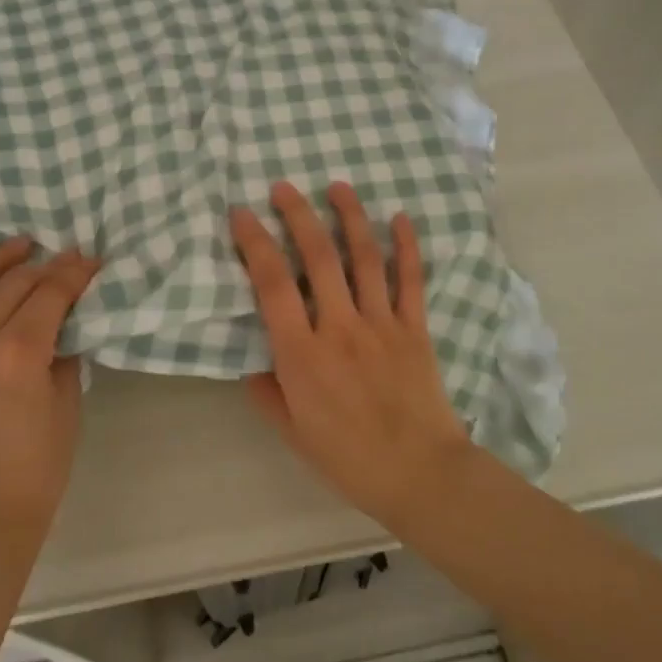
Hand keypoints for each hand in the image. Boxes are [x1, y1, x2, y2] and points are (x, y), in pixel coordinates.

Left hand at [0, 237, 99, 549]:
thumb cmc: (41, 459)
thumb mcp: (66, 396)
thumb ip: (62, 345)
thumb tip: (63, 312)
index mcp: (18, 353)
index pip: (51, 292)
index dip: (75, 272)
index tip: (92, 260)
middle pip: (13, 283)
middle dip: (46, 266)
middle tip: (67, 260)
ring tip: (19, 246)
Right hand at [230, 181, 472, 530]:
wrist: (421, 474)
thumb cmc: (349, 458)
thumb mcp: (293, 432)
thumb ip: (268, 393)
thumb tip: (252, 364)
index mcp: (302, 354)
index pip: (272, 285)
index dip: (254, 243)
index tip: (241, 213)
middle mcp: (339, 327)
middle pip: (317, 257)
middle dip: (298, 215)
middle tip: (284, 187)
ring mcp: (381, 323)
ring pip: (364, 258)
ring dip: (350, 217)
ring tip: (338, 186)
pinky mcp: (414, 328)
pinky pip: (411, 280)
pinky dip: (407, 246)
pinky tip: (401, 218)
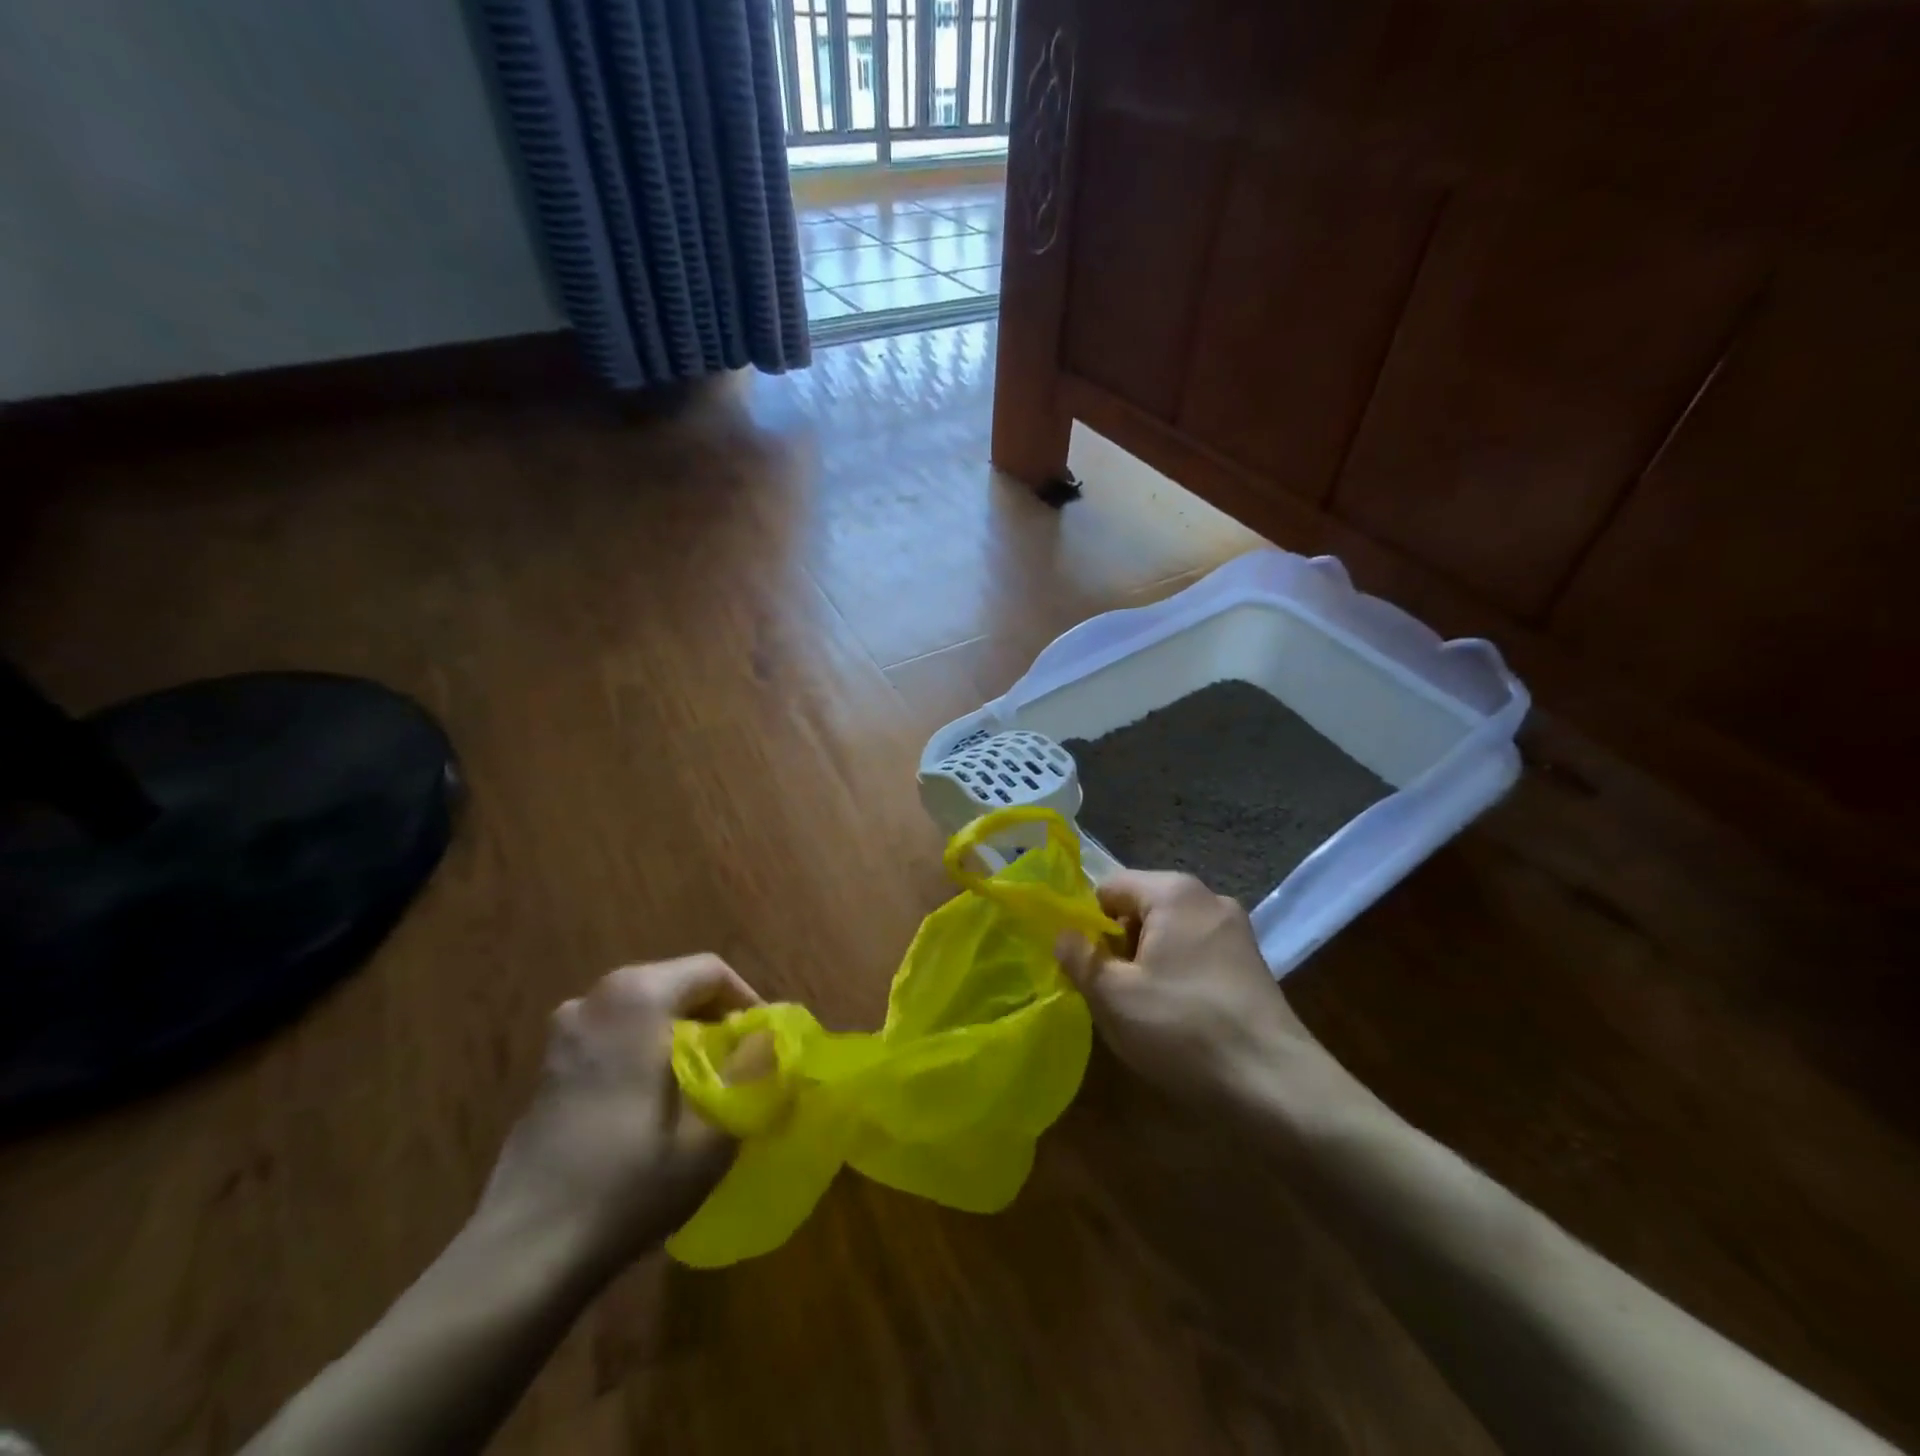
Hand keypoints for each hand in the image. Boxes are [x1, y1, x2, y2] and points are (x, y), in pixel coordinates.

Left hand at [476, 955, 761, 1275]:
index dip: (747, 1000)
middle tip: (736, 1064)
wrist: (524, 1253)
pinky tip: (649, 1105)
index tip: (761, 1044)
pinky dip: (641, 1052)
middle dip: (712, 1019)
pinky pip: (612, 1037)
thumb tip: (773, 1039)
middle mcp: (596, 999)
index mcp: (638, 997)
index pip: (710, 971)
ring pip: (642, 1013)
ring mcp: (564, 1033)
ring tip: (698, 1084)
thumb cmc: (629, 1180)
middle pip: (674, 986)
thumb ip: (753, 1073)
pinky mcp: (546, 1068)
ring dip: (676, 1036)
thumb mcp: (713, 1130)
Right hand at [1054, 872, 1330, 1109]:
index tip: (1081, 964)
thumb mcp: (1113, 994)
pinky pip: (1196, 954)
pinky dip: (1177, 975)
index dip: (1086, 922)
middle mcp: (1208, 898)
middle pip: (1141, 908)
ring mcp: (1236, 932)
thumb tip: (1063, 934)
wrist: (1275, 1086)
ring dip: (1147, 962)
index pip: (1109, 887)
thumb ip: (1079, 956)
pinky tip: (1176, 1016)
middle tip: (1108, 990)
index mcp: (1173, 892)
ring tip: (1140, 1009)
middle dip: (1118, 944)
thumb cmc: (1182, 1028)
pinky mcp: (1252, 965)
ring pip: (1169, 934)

━━━━━━

◆ **Prompt**
Whichever lines of the data include the word "hand", pull them out.

◆ **Reply**
Hand keypoints for each hand in the image. Boxes are [x1, y1, x2, y2] and points are (x, y), in pixel coordinates.
Left hand at [0, 237, 99, 549]:
Right hand at [230, 181, 472, 530]:
Hand keypoints for each hand in the image. Boxes are [x1, y1, x2, y2] and points are (x, y), in pixel coordinates.
Left hand at [476, 955, 761, 1275]:
Right hand at [1054, 872, 1330, 1109]:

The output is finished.